TOETS UW BEGRIP:
1. Geef voor elke bewering aan of deze overeenstemt met de tekst over digital natives, met ja of nee en de beslissende woorden uit de tekst letterlijk geciteerd: (a) digitale transformatie is een synoniem voor het digitaliseren van bestaande dienstverlening; (b) ook organisaties kunnen in het digitale tijdperk ‘geboren’ zijn; (c) accountantsorganisaties zullen moeten blijven investeren om aantrekkelijk te blijven voor talent.
2. Schrijf een deel van de tekst over digital natives letterlijk over: begin bij de woorden "Professionals en burgers" en stop na de woorden "te maken krijgen.".

TEKST VAN DOCUMENT:
-.-.-

Digital native: met of zonder rode pen?

Professionals en burgers onder de veertig zijn in toenemende mate ‘digital natives’: zij zijn opgegroeid in het digitale tijdperk. Deze definitie gaat in eerste instantie over mensen, maar ook een groeiend aantal organisaties is ‘geboren’ in het digitale tijdperk, zonder digitale platformen waren hun businessmodellen ondenkbaar. Het digitale tijdperk met zijn digitale realiteit brengt nieuwe risico’s en kansen met zich mee waarmee ook de niet-digital-native organisatie, professional en burger te maken krijgen.

De digital-native afstudeerder die een carrière in accountancy overweegt, heeft in toenemende mate de keus tussen kantoren waar – bij wijze van spreken – nog de ‘rode pen’ wordt gehanteerd voor de controlewerkzaamheden en kantoren waar alle fases van de controle worden ondersteund door digitale oplossingen en men meer tijd besteedt met de auditklant, met het team en aan professionele ontwikkeling. Accountantsorganisaties zullen moeten blijven investeren om aantrekkelijk te blijven voor dit onmisbare talent.

Wat is digitale transformatie?

Digitale transformatie laat zich volgens ons het beste uitleggen als het inzetten van digitale technologieën om bestaande businessmodellen te veranderen (‘disruptie’) en aanvullende toegevoegde waarde te creëren. Het begrip ‘digitale transformatie’ is geen synoniem voor ‘digitaliseren’ van bestaande dienstverlening, aangezien bij het laatste niet direct toegevoegde waarde wordt gecreëerd. De auteurs constateren dat in het dagelijks taalgebruik deze termen echter vaak – ten onrechte –uitwisselbaar worden gebruikt.

-.-.-

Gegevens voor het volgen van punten
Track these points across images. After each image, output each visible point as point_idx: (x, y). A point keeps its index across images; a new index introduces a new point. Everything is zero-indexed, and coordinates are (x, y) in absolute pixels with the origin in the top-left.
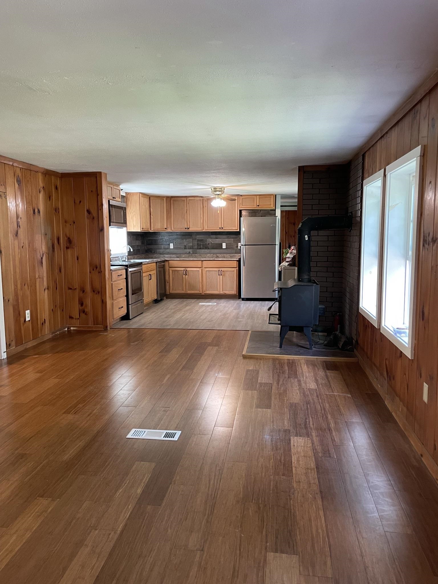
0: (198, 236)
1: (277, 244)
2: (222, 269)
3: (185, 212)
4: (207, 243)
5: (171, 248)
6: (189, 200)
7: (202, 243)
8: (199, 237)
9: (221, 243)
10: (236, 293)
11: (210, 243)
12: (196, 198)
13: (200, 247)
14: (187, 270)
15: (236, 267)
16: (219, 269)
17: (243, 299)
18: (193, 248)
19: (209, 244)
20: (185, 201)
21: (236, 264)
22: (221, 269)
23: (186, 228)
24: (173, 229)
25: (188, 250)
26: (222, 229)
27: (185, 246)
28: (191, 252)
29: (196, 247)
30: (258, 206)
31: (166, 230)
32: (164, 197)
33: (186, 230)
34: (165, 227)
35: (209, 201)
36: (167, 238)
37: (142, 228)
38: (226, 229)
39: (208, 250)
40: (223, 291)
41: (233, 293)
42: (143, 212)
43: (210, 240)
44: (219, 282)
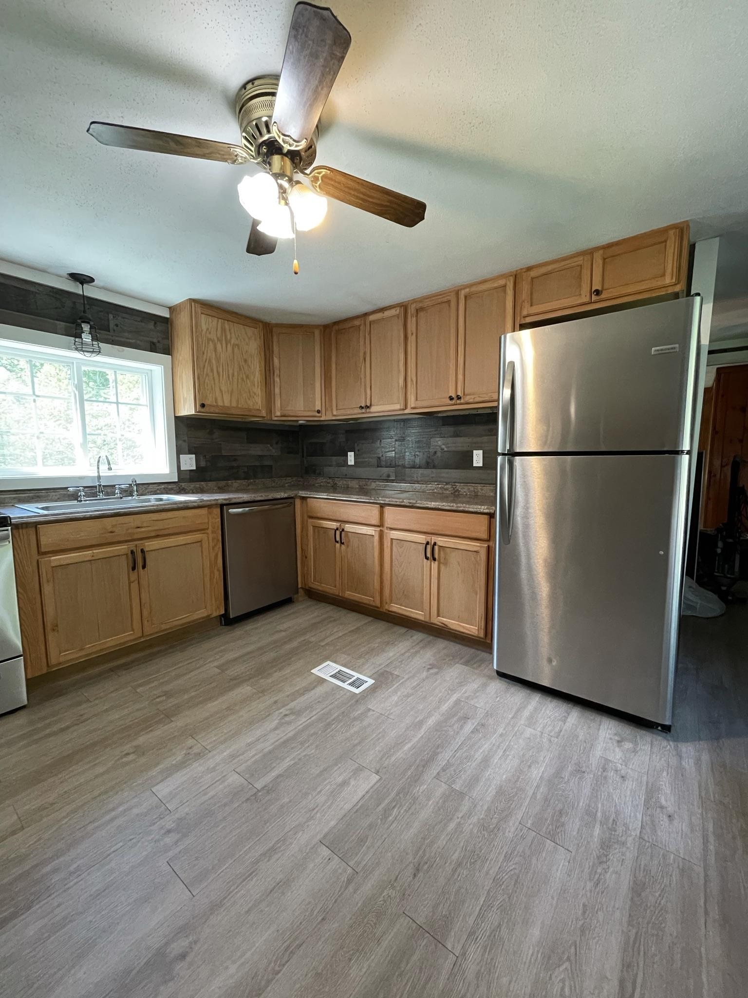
1: (686, 447)
2: (440, 541)
3: (361, 361)
4: (432, 450)
5: (349, 464)
6: (370, 322)
9: (469, 449)
10: (482, 634)
11: (439, 449)
12: (387, 313)
14: (345, 530)
16: (428, 538)
18: (396, 466)
19: (435, 453)
20: (362, 328)
21: (485, 527)
22: (434, 539)
23: (361, 407)
24: (335, 413)
25: (385, 470)
26: (458, 402)
27: (379, 458)
28: (391, 474)
30: (598, 292)
31: (320, 415)
32: (317, 326)
33: (363, 413)
34: (318, 407)
35: (421, 314)
36: (342, 438)
37: (203, 406)
38: (471, 401)
39: (434, 470)
40: (438, 615)
41: (474, 631)
42: (218, 360)
43: (439, 442)
44: (426, 583)
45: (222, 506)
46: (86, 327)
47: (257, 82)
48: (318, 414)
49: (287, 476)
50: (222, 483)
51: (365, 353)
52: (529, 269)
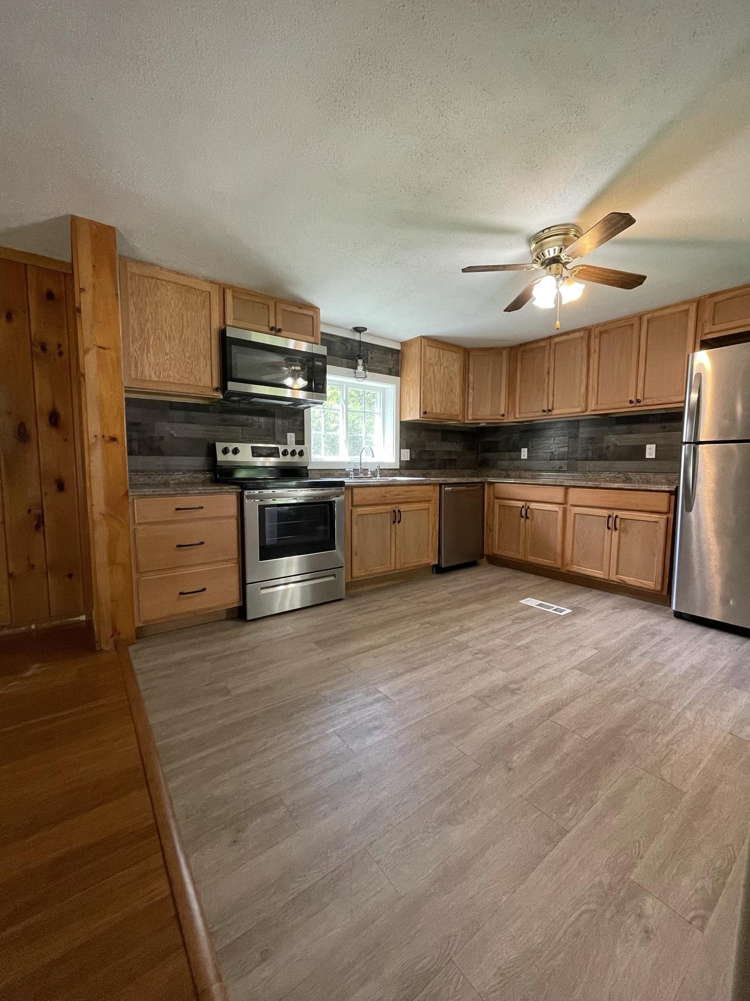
0: (581, 430)
2: (621, 514)
3: (545, 374)
4: (605, 445)
5: (522, 458)
6: (555, 343)
9: (642, 444)
10: (659, 588)
11: (611, 444)
12: (571, 336)
13: (586, 456)
14: (531, 507)
15: (665, 509)
16: (610, 512)
17: (678, 615)
18: (570, 460)
19: (608, 447)
20: (547, 347)
21: (666, 503)
22: (616, 513)
23: (544, 411)
24: (518, 416)
25: (557, 463)
26: (638, 404)
27: (552, 453)
28: (563, 466)
29: (577, 456)
31: (503, 418)
32: (505, 348)
33: (545, 415)
34: (502, 412)
35: (605, 336)
36: (516, 436)
37: (425, 413)
38: (651, 403)
39: (607, 462)
40: (617, 574)
41: (652, 586)
42: (435, 378)
43: (613, 439)
44: (607, 549)
45: (441, 485)
46: (360, 362)
47: (552, 229)
48: (501, 418)
49: (465, 468)
50: (425, 471)
51: (549, 368)
52: (713, 295)
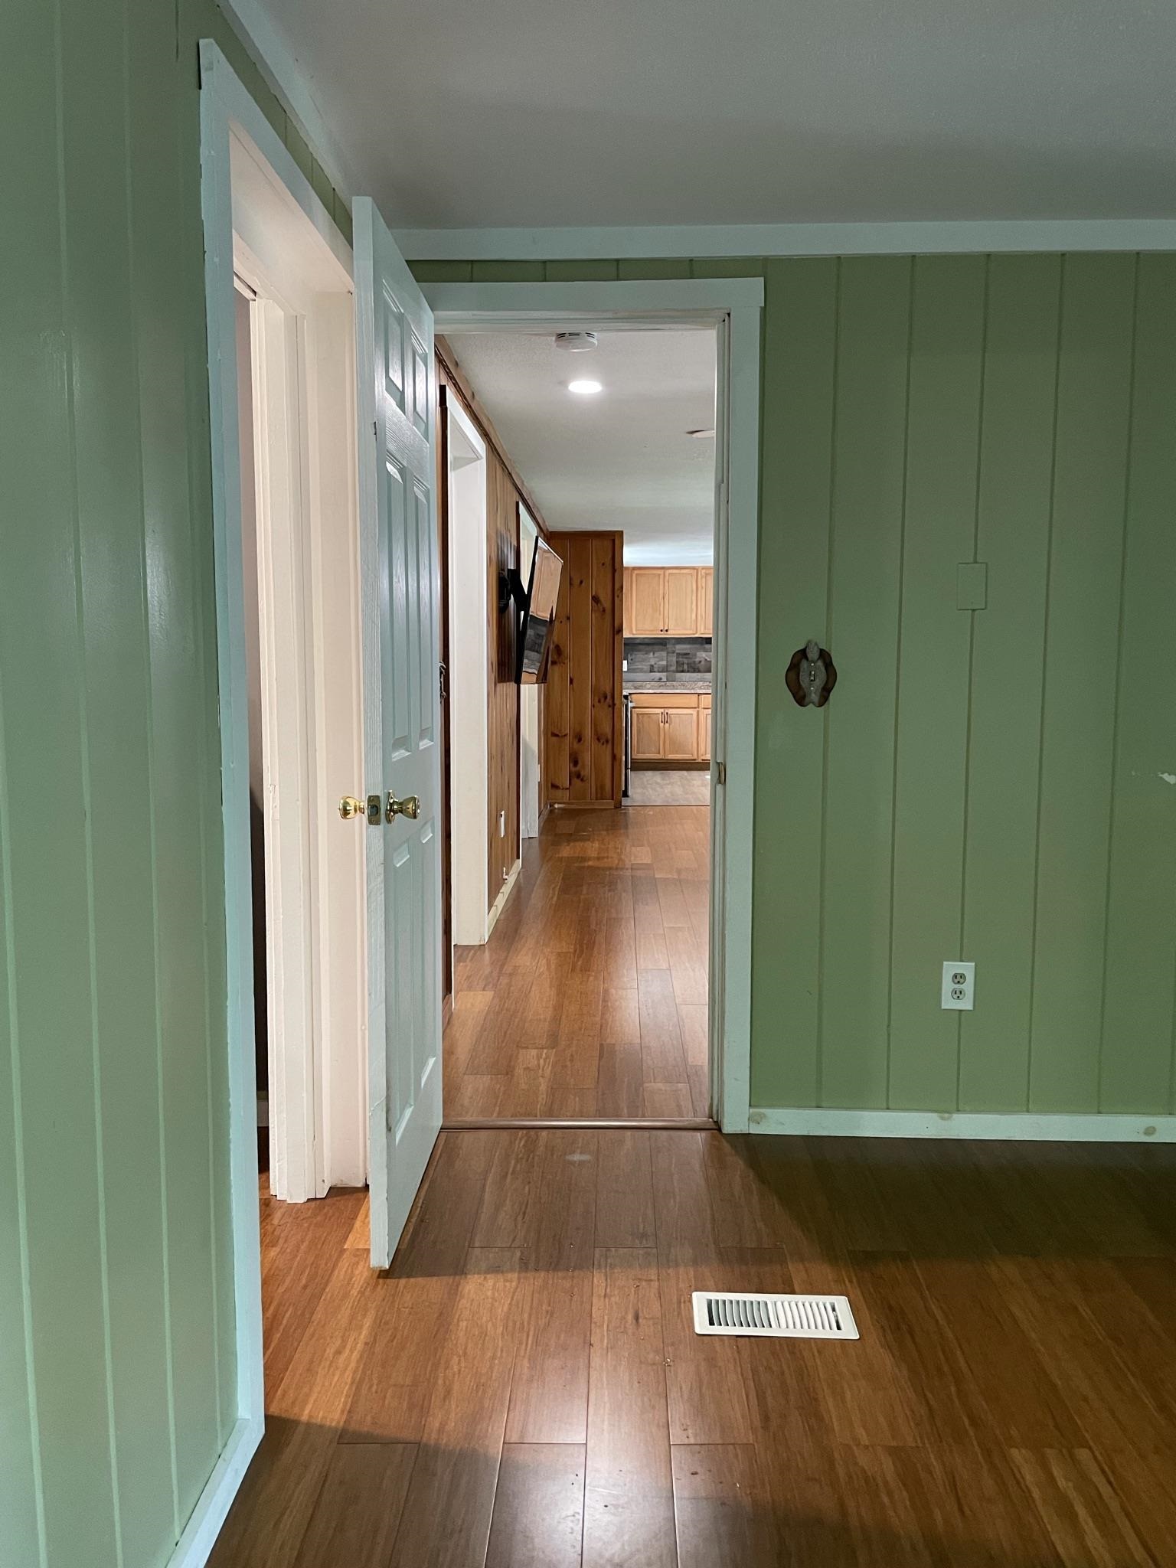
0: (678, 647)
3: (660, 598)
4: (697, 660)
6: (668, 574)
7: (686, 661)
8: (680, 648)
11: (702, 659)
13: (681, 669)
14: (669, 713)
18: (667, 671)
19: (700, 662)
20: (662, 576)
23: (662, 631)
24: (634, 632)
25: (658, 675)
27: (652, 665)
28: (663, 677)
29: (674, 668)
33: (659, 634)
51: (664, 594)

-.-.-

UITKOMSTEN:
1.
(a) Nee: "Het begrip ‘digitale transformatie’ is geen synoniem voor ‘digitaliseren’ van bestaande dienstverlening"
(b) Ja: "ook een groeiend aantal organisaties is ‘geboren’ in het digitale tijdperk"
(c) Ja: "Accountantsorganisaties zullen moeten blijven investeren om aantrekkelijk te blijven voor dit onmisbare talent."

2.
Professionals en burgers onder de veertig zijn in toenemende mate ‘digital natives’: zij zijn opgegroeid in het digitale tijdperk. Deze definitie gaat in eerste instantie over mensen, maar ook een groeiend aantal organisaties is ‘geboren’ in het digitale tijdperk, zonder digitale platformen waren hun businessmodellen ondenkbaar. Het digitale tijdperk met zijn digitale realiteit brengt nieuwe risico’s en kansen met zich mee waarmee ook de niet-digital-native organisatie, professional en burger te maken krijgen.